A obra destaca que a grandeza de Carlos Magno residiu em sua percepção de que um império vasto e heterogêneo não poderia ser mantido apenas pela espada. Minois dedica capítulos fundamentais ao chamado "Renascimento Carolíngio", demonstrando como o imperador transformou sua corte em Aachen em um centro irradiador de cultura, atraindo sábios como Alcuíno de York. A imposição de uma reforma educacional e a padronização da escrita (a minúscula carolíngia) não foram meros caprichos intelectuais, mas ferramentas essenciais para a eficácia burocrática e a coesão de um território que se estendia dos Pirineus ao Elba. O historiador apresenta um soberano que, embora analfabeto na prática da escrita, possuía uma visão sistêmica da importância do saber para o exercício do poder.
Minois não evita os aspectos sombrios da biografia carolíngia, abordando com rigor a brutalidade das guerras contra os saxões e a utilização da conversão forçada como instrumento de pacificação política. O autor analisa a complexa relação entre o Trono e o Altar, expondo como Carlos Magno instrumentalizou a Igreja para estruturar seu governo, ao mesmo tempo, em que se via como o guardião da fé e da moralidade de seus súditos.
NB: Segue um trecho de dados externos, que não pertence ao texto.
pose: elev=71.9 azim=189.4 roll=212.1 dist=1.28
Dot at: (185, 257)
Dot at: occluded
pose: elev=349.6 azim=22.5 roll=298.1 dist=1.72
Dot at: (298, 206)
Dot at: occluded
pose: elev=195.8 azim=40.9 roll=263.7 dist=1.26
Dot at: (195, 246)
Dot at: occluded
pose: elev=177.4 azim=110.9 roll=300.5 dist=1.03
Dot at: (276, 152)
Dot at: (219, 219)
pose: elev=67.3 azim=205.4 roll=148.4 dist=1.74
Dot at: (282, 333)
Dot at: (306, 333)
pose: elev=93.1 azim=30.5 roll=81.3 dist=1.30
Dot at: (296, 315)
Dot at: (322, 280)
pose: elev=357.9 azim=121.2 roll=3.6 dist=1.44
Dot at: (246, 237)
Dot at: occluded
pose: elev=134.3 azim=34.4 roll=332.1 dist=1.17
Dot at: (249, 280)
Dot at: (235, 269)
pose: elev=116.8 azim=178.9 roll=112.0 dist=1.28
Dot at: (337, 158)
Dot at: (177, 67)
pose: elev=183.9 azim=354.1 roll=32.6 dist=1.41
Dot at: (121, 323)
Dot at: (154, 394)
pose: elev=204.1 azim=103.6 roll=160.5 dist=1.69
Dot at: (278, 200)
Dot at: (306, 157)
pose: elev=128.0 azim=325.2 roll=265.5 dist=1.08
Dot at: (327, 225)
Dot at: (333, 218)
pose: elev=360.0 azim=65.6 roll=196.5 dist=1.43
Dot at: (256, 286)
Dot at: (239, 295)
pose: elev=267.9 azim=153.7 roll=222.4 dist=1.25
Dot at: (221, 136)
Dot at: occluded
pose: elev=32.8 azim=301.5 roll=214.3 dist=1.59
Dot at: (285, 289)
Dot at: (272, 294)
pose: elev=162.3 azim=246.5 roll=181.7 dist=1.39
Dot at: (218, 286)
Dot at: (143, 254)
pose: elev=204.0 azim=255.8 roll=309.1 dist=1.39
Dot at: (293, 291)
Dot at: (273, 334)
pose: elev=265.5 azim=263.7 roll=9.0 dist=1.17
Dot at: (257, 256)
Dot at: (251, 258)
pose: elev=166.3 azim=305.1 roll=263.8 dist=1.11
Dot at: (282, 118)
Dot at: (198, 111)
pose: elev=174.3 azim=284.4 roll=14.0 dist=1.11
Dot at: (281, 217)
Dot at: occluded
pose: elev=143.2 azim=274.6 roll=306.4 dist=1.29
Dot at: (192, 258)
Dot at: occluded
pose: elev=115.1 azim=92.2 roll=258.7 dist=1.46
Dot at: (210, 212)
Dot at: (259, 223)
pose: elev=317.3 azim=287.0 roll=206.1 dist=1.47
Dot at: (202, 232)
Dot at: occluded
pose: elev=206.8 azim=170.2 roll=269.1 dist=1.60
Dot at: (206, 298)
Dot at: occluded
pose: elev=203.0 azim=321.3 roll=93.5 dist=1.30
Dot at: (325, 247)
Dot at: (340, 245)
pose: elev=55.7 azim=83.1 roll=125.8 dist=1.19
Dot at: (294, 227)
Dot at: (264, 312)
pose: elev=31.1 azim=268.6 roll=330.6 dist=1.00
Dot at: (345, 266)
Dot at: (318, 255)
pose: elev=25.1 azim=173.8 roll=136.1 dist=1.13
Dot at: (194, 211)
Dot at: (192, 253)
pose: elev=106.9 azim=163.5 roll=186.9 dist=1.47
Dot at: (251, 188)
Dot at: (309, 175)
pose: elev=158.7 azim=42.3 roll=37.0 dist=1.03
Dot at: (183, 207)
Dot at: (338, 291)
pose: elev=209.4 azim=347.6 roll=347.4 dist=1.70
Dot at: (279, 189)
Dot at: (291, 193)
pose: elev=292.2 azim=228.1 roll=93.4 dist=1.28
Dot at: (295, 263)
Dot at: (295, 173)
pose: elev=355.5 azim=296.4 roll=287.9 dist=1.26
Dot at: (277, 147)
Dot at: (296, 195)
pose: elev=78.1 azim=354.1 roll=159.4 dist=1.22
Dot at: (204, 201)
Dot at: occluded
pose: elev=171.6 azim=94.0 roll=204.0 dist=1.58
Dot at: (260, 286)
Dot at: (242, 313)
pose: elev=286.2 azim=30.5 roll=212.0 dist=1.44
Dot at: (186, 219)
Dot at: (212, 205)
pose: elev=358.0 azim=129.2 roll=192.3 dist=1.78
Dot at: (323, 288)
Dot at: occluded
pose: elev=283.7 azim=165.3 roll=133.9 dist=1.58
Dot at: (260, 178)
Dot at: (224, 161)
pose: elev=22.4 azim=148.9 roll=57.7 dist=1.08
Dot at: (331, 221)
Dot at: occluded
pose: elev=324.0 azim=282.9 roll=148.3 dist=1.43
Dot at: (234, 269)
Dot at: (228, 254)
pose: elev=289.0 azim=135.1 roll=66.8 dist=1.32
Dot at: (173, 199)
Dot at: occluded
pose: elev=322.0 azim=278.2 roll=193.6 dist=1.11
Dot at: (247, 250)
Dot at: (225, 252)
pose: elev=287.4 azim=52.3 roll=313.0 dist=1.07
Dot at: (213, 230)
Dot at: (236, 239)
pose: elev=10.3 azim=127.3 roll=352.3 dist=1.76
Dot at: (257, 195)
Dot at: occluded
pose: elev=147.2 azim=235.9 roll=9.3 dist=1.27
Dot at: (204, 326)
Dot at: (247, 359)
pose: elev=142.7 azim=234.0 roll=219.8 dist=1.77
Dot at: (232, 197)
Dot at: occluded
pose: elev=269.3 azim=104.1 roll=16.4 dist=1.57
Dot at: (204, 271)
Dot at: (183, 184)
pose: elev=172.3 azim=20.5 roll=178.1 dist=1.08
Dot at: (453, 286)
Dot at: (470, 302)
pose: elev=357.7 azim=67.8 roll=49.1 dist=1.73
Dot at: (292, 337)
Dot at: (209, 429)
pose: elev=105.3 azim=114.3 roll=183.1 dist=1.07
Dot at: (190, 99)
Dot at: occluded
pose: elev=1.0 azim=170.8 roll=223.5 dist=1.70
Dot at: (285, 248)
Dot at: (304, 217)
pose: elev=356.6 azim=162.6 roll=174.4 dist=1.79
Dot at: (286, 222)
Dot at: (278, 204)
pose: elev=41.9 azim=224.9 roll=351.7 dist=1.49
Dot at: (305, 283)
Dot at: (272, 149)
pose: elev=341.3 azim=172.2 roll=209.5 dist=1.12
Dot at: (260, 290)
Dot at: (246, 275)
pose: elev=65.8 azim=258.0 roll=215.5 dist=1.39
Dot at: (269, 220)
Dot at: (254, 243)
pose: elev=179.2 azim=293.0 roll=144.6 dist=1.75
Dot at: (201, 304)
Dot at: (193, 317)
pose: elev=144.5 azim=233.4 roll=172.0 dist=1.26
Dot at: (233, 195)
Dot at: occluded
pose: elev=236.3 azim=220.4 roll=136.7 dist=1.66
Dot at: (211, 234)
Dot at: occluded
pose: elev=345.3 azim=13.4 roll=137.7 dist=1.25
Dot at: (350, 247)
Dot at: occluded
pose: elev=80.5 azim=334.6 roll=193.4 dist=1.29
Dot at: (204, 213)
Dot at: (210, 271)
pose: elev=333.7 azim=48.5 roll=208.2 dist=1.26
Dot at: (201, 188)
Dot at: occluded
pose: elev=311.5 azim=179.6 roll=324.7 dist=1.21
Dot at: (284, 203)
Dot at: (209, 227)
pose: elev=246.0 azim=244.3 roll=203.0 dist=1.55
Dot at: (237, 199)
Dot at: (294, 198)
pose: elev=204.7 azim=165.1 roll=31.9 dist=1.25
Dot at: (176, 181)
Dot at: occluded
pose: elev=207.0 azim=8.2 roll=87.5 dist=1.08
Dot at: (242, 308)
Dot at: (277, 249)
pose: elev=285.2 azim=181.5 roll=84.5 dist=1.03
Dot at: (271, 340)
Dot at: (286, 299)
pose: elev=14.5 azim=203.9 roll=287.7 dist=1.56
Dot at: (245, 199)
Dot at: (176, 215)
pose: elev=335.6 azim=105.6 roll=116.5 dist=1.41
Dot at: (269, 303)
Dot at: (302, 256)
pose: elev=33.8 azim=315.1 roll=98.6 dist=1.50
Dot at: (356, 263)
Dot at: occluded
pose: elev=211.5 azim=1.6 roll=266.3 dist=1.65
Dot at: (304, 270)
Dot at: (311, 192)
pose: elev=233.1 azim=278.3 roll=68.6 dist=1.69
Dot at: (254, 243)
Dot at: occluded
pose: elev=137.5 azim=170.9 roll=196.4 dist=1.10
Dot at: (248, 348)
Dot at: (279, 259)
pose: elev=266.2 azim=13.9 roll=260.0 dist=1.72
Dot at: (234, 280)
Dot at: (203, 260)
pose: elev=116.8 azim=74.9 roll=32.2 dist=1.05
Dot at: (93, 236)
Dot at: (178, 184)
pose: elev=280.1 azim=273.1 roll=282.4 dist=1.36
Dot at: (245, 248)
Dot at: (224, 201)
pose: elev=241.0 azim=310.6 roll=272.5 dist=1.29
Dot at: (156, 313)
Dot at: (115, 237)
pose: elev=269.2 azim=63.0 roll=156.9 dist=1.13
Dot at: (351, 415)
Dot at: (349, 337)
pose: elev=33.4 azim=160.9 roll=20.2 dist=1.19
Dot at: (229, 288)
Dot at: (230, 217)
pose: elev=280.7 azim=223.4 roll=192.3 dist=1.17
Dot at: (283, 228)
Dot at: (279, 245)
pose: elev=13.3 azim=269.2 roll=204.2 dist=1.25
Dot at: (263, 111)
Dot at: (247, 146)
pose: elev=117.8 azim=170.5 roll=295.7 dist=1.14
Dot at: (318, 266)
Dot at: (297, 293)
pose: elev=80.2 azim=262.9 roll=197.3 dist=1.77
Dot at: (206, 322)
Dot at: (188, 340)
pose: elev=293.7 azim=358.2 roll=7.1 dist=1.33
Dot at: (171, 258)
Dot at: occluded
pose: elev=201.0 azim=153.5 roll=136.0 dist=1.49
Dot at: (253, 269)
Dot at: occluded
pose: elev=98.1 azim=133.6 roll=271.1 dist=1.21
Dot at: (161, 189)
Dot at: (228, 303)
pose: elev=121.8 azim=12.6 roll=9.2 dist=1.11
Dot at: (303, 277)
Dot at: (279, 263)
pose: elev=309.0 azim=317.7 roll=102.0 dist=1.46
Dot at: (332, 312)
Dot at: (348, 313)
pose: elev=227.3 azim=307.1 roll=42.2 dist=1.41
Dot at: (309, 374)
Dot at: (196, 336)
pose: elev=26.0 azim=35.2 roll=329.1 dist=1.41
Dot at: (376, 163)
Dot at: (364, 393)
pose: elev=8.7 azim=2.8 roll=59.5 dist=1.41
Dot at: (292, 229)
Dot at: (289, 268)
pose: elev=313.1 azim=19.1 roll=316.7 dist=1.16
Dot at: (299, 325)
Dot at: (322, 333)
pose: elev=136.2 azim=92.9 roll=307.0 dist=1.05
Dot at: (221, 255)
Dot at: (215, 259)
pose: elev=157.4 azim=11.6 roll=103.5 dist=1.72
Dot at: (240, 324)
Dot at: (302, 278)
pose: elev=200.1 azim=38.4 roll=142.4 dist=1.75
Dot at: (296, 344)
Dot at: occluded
A narrativa biográfica é enriquecida por uma análise das tensões familiares e sucessórias, revelando a fragilidade de um sistema que dependia excessivamente do carisma e da autoridade pessoal do monarca para não se fragmentar.
Ao final, Georges Minois oferece uma reflexão profunda sobre o legado de Carlos Magno para a identidade europeia. Ele demonstra que, ao unificar administrativa e culturalmente o coração do continente, o imperador lançou as bases para o que seria o sistema feudal e as futuras monarquias nacionais. A obra é um convite a compreender a Idade Média não como uma "longa noite de trevas", mas como um período de intensa reconstrução e criatividade política, onde a figura de Carlos Magno emerge como o elo decisivo entre a Antiguidade Clássica e a modernidade ocidental.